The effect of chemical cationization of antigen on the glomerular localization and formation of immune complexes (IC) was investigated utilizing the models of acute accelerated and chronic serum sickness nephritis in rabbits. In acute accelerated serum sickness, neither antibody nor antigen was detected in the glomerulus before the second injection of antigen. At 15 min after the challenge, rabbits given cationized BSA developed IC deposition along the peripheral capillary walls, whereas no IC deposition was found in rabbits given native BSA. In chronic serum sickness, rabbits injected with a high dose (5 mg/rabbit/day), but not a low dose (500 micrograms/rabbit/day) of cationized BSA developed membranous nephropathy with severe proteinuria.
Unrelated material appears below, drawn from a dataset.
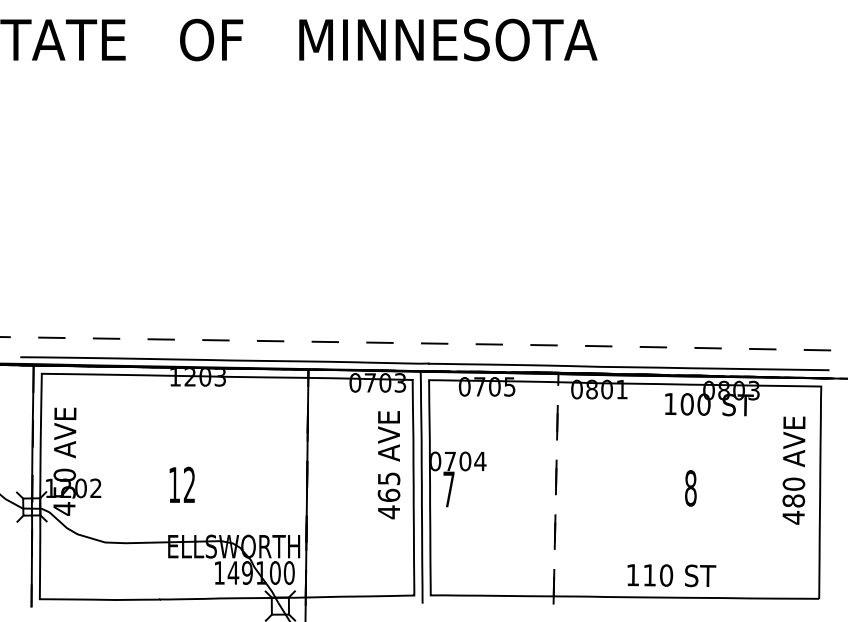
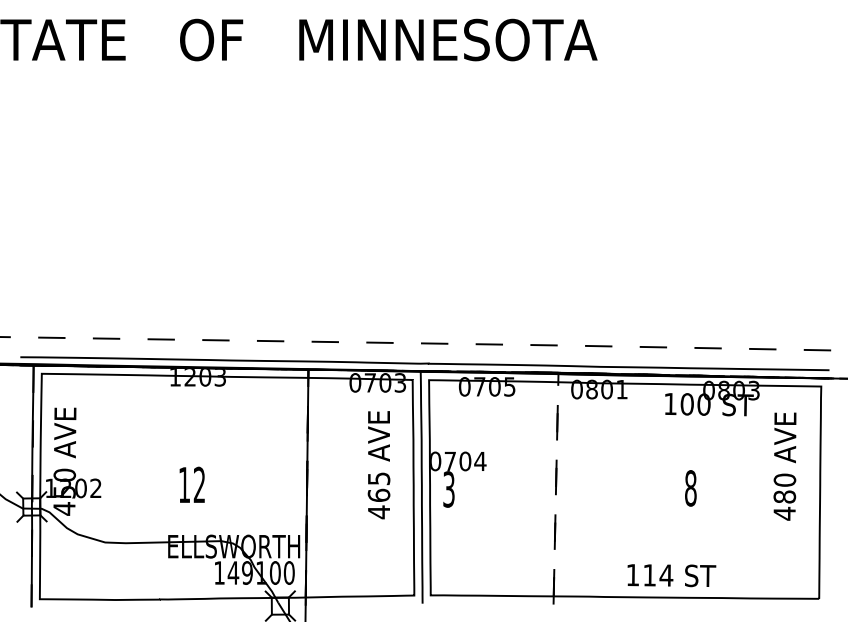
text at (388, 465) position: (388, 465) -> (378, 465)
text at (793, 470) position: (793, 470) -> (784, 466)
text at (181, 484) position: (181, 484) -> (191, 484)
text at (448, 489): 7 -> 3
text at (666, 575): 110 -> 114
In the group given cationized BSA, the levels and avidity of antibodies were lower than in the group given native BSA. Sucrose density gradient analysis of the complexes composed of 125I-cationized BSA showed that IC formed in vivo were slightly larger than 7S. These antibody characteristics, i.e. low precipitation and low avidity, continued from early on to the late period of immunization. These results suggest that chemical cationization altered the immunogenicity of the antigen and resulted in the formation of antibody of low precipitability and low avidity, even during long-term immunization.